**To do:** Work through the records below and tally every line containing "that". Reply with the total alone.

Rendered images with source text
——————————

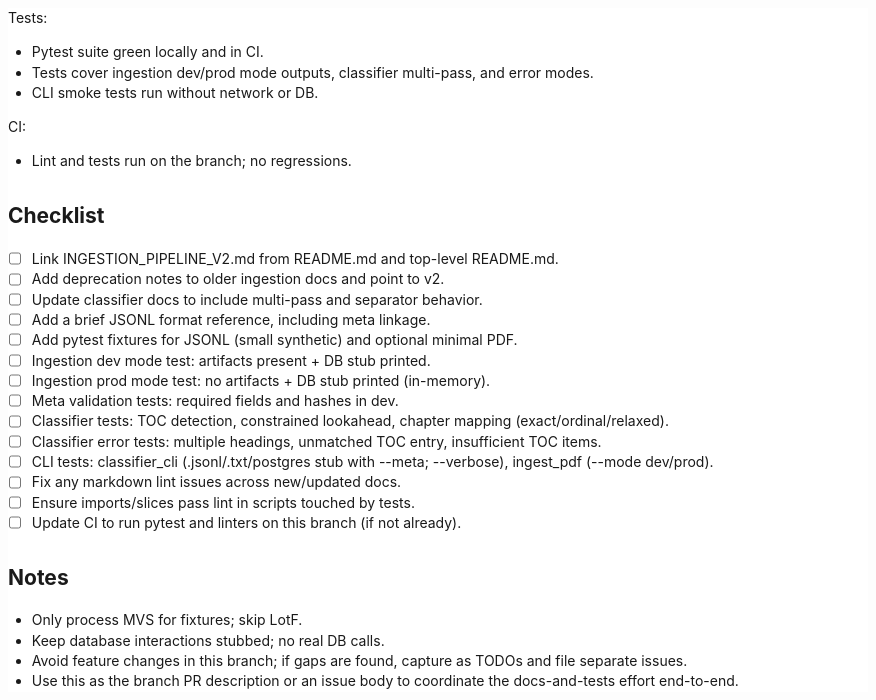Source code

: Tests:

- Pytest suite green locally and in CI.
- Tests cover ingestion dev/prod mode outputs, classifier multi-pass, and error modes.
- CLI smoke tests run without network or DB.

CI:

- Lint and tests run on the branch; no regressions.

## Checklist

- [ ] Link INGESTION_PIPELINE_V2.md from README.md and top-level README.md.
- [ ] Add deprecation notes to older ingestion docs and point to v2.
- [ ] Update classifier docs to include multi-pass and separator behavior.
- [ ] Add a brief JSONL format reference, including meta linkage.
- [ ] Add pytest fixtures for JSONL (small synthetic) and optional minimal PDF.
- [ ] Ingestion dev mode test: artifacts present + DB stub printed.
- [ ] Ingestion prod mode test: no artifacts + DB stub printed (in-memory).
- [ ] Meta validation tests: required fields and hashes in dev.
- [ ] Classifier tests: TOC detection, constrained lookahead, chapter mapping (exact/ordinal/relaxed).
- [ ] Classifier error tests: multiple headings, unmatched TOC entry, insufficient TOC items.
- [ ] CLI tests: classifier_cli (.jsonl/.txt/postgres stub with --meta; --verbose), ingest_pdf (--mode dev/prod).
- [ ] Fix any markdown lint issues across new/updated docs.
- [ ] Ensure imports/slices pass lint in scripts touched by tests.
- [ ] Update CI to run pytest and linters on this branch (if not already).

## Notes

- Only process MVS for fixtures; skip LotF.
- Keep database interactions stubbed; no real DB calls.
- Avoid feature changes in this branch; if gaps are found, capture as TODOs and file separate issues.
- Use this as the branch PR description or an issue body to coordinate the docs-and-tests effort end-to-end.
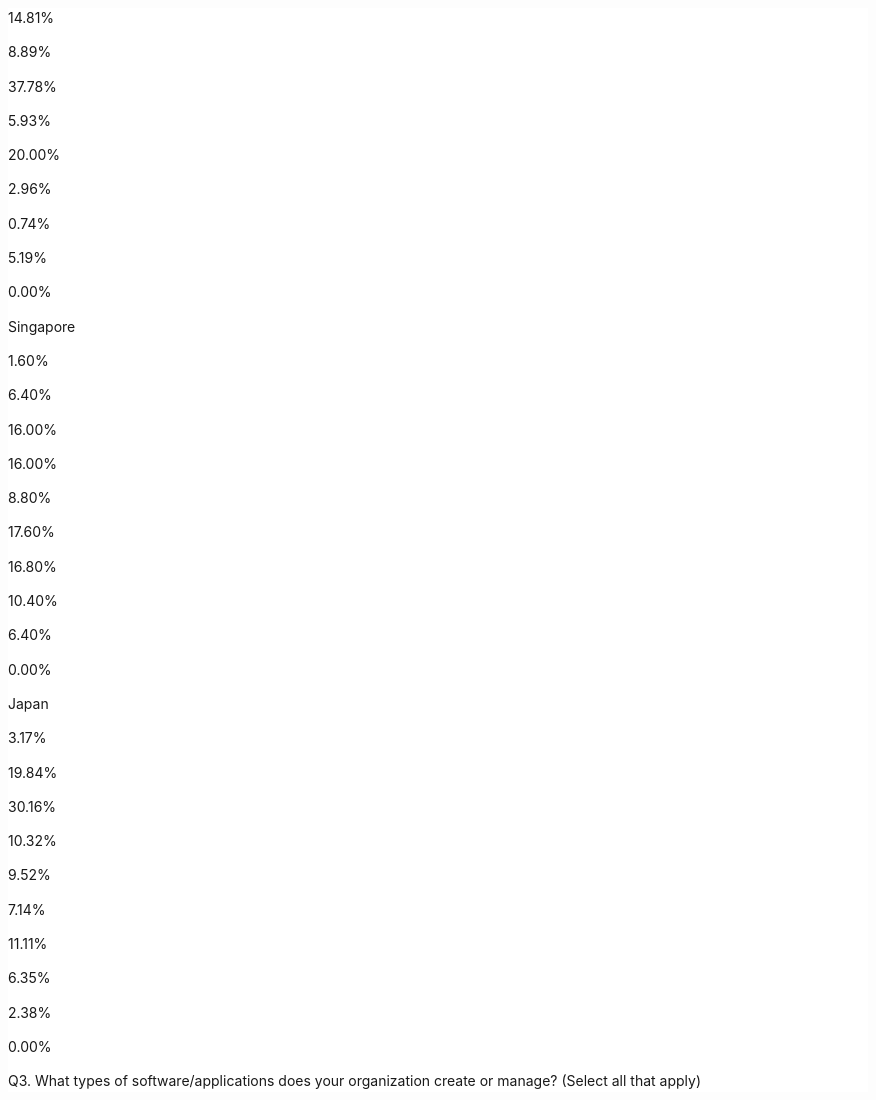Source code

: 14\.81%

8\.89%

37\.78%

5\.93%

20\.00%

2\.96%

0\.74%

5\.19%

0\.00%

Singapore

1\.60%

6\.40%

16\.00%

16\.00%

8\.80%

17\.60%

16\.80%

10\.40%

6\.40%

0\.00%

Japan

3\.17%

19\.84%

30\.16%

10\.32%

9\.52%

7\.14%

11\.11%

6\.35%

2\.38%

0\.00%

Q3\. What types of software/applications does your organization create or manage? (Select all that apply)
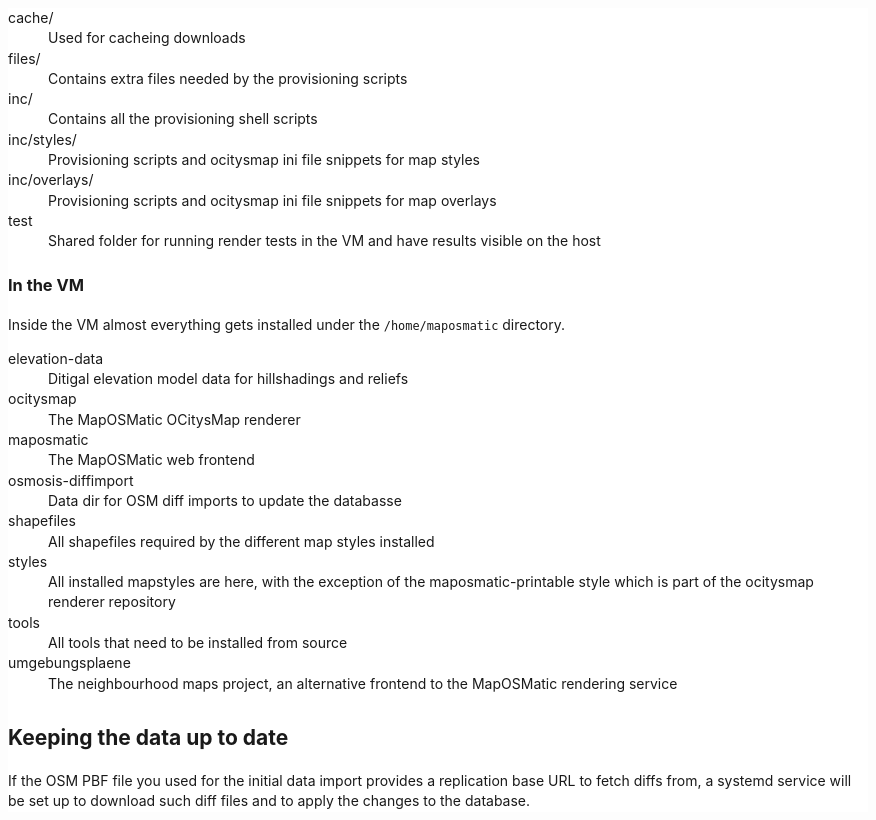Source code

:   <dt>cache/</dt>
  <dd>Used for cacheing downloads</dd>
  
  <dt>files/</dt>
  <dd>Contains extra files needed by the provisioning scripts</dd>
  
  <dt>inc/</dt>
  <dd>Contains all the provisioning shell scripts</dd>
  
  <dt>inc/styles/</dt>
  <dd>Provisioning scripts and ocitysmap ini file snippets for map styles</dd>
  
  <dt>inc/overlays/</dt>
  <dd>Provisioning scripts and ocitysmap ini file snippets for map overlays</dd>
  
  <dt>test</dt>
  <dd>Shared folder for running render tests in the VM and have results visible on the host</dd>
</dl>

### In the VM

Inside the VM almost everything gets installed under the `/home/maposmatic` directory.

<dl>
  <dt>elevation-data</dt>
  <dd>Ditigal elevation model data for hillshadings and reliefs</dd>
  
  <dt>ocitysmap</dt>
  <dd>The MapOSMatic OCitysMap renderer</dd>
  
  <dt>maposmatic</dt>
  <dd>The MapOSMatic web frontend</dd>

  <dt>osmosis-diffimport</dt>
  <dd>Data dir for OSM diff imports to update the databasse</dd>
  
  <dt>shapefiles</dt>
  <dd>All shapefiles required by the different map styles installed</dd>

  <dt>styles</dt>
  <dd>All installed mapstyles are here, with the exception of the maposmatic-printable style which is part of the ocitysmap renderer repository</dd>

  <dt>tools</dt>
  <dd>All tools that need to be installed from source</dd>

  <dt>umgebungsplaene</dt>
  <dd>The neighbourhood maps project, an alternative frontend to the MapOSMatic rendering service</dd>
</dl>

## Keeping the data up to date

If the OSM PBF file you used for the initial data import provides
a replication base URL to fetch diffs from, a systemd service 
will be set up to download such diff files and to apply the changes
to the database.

——————————

**Exercise output:** 2